**CHALLENGE 1**
In the rows further down, repeat everything from the line containing "pose: elev=301.8 azim=352.8" down to the line containing "Dot at: (139, 235)", both lines included. Leave out the pictures.

**EXCERPT TO READ**

From the other side of history

Journalist and author Ramachandran reconstructs the story of Rama Varma, a prince of the Cochin Royal family who converted to Christianity, in his novel Papasnanam

September 15, 2017 12:55 pm | Updated 12:57 pm IST

It happened in April 1835. Rama Varma, the eldest son of Veera Kerala Varma, the Maharaja of Cochin, took a boat from Tripunithura to Fort Cochin. There he was met by his friend Ananthan, a Gowda Saraswat Brahmin. Together they went to St. Francis Church where Rama Varma was baptised and converted to Christianity. He was named Constantine Rama Varma and Ananthan came to be called Yohannan.

There’s little information on the life of Rama Varma. The speech he made at the time of his ordination, which was later published in the journal Keralopakari and in book form by Basel Mission Press, Tellicherry, remains the only historical evidence of this prince.

Ramachandran’s debut novel Papasnanam , takes off from the point of conversion and explores the inchoate spiritual journey of Rama Varma. Here, history and fiction are inextricably intertwined, lives are entangled and Kerala history is deconstructed, as the novel moves through an eventful period in 19th century.

**CHALLENGE 2**
Reproduce everything in the article on Rama Varma from "There’s little information" down to "of this prince.".

**ENTRIES PROVIDED**
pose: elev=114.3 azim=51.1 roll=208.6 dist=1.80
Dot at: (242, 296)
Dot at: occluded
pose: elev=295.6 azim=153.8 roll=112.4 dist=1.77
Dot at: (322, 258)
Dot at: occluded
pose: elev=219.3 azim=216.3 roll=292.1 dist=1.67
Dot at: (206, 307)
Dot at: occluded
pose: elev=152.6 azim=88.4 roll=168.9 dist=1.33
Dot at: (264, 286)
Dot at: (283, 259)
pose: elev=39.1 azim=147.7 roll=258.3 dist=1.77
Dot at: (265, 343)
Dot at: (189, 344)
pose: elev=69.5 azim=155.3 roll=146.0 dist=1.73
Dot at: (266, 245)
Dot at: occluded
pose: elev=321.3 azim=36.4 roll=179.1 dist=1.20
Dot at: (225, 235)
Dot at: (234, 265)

--

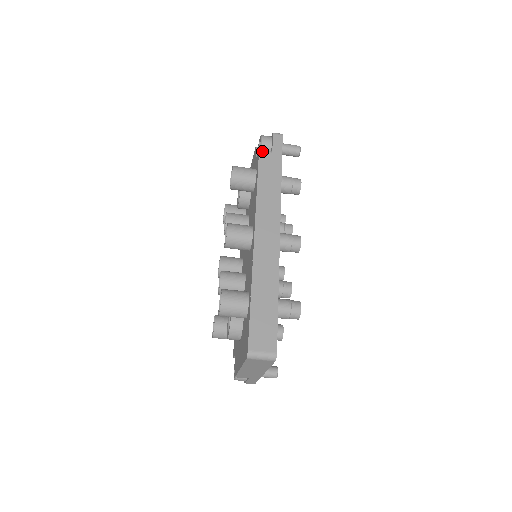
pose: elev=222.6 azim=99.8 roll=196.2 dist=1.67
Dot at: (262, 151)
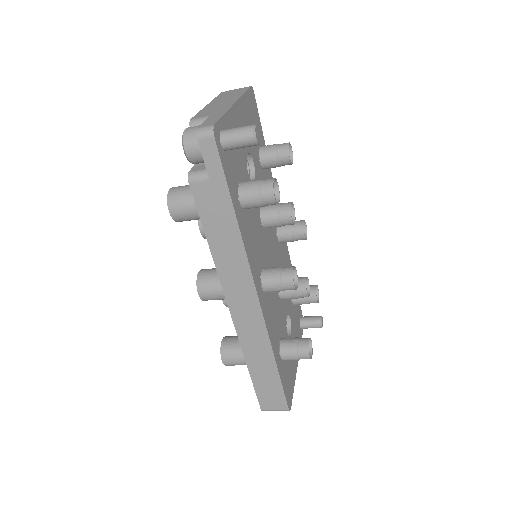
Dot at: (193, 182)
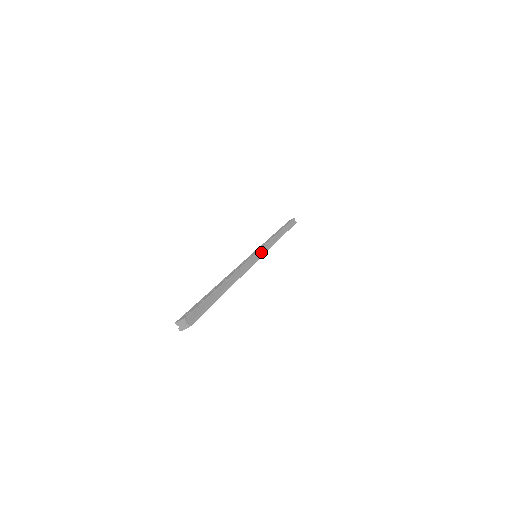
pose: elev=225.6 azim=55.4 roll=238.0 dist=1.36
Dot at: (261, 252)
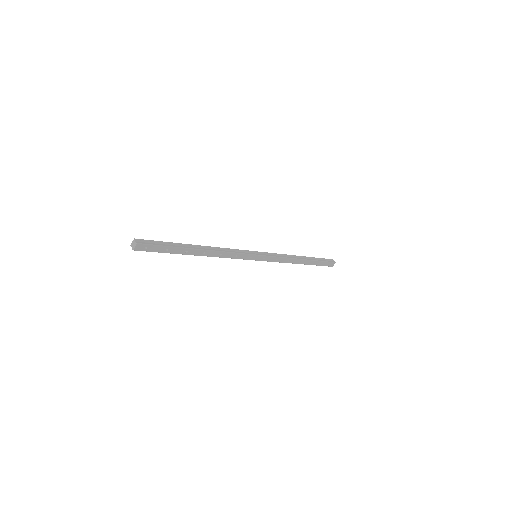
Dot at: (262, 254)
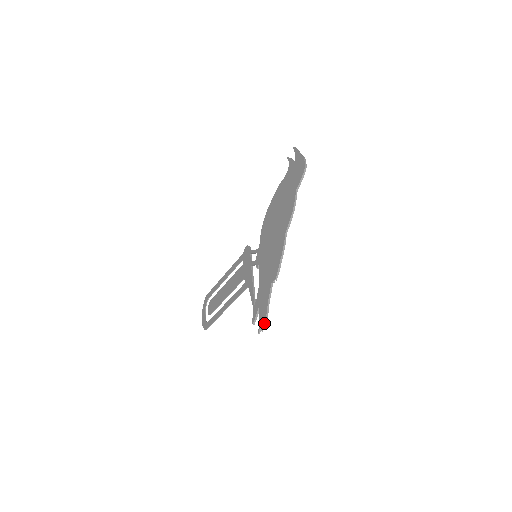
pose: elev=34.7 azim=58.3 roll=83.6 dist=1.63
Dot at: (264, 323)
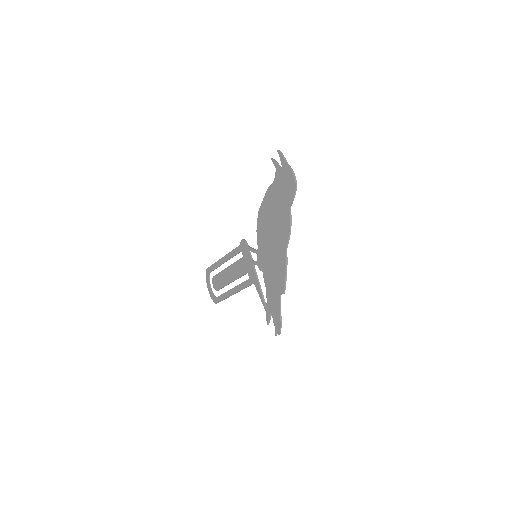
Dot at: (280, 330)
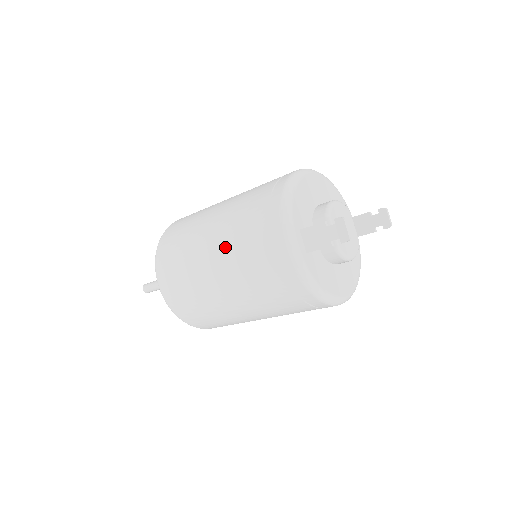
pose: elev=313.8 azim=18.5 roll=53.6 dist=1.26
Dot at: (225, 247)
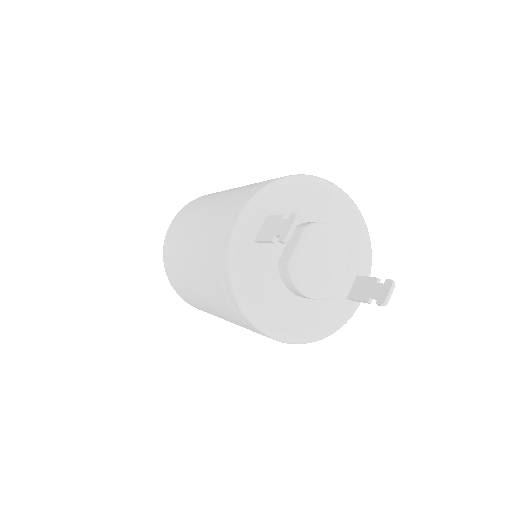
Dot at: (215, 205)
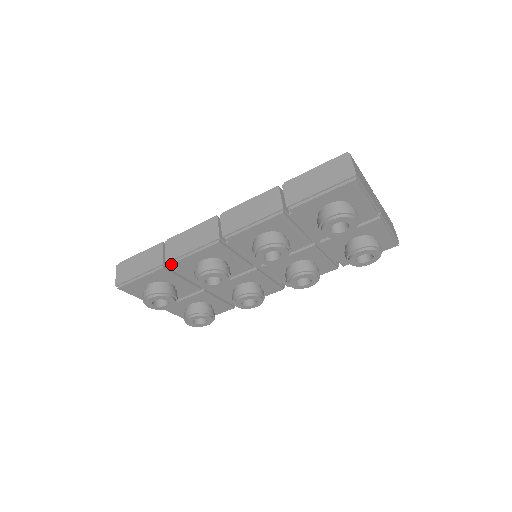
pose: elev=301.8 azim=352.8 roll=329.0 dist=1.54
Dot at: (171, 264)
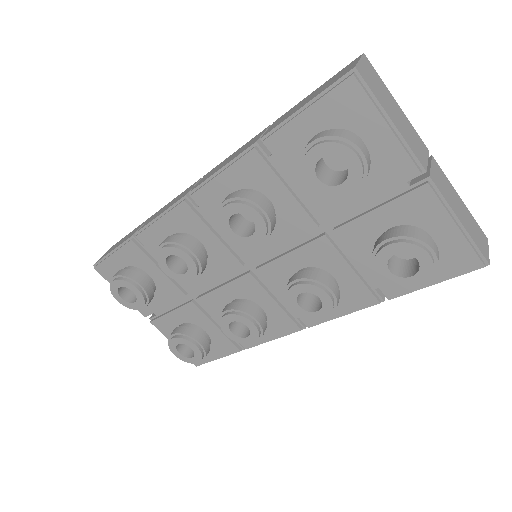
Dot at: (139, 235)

**CORRECT OUTPUT 1**
pose: elev=301.8 azim=352.8 roll=329.0 dist=1.54
Dot at: (171, 264)
Dot at: (139, 235)

**CORRECT OUTPUT 2**
There’s little information on the life of Rama Varma. The speech he made at the time of his ordination, which was later published in the journal Keralopakari and in book form by Basel Mission Press, Tellicherry, remains the only historical evidence of this prince.